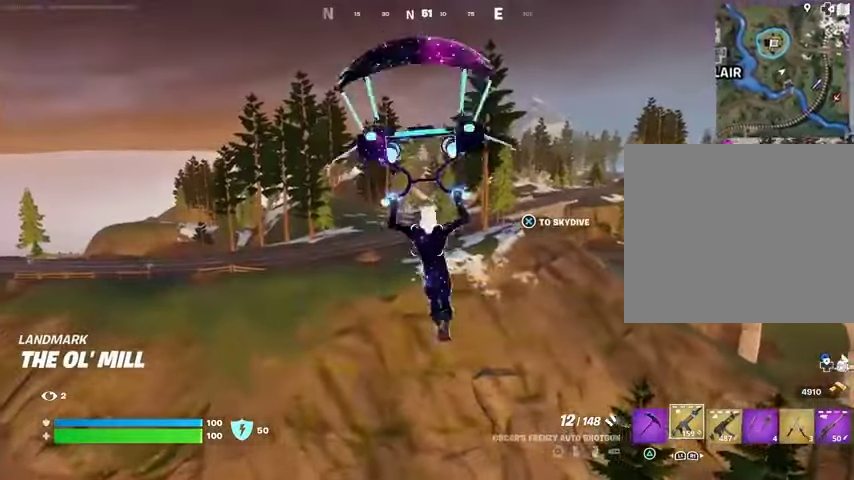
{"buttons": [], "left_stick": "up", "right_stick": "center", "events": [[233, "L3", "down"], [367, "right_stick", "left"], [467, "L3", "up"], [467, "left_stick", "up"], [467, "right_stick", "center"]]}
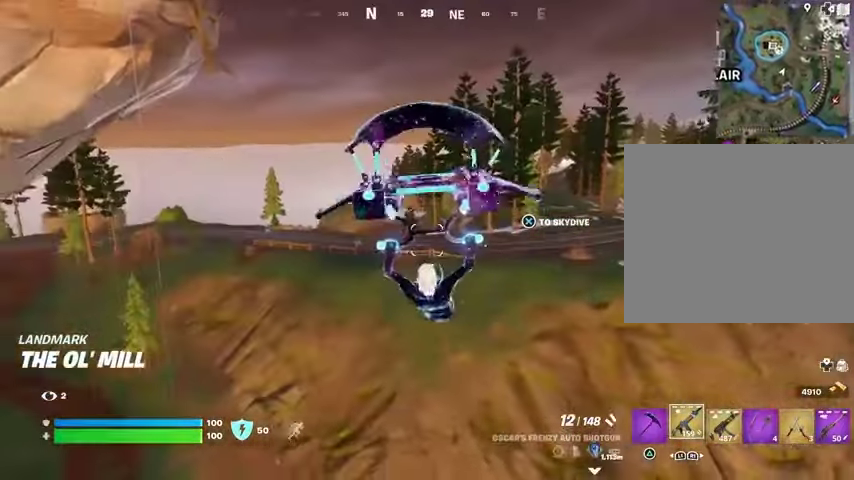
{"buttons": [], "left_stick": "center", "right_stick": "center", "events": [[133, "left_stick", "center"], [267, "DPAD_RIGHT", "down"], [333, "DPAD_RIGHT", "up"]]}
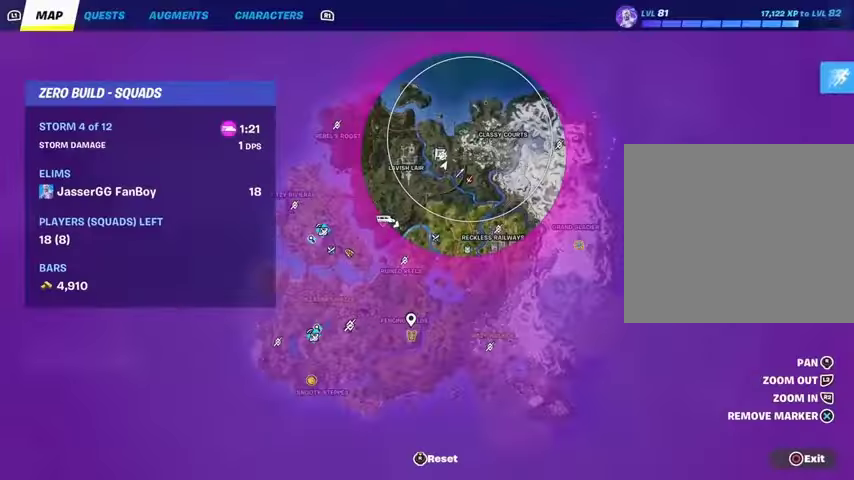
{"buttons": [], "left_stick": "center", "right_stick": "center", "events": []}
═══
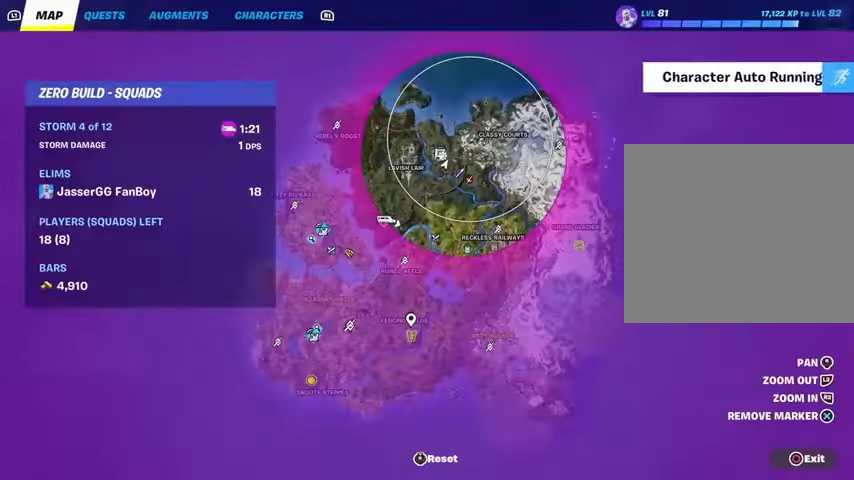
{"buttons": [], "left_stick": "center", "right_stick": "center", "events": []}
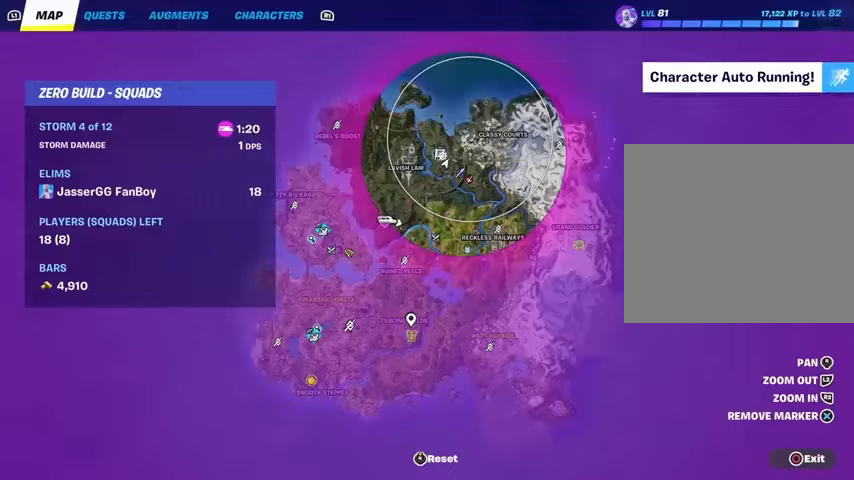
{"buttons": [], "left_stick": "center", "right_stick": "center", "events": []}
═══
What the exercise asks: Look through the listing above. Pick out each line with "down" and copy it.

Output for this task:
{"buttons": [], "left_stick": "up", "right_stick": "center", "events": [[233, "L3", "down"], [367, "right_stick", "left"], [467, "L3", "up"], [467, "left_stick", "up"], [467, "right_stick", "center"]]}
{"buttons": [], "left_stick": "center", "right_stick": "center", "events": [[133, "left_stick", "center"], [267, "DPAD_RIGHT", "down"], [333, "DPAD_RIGHT", "up"]]}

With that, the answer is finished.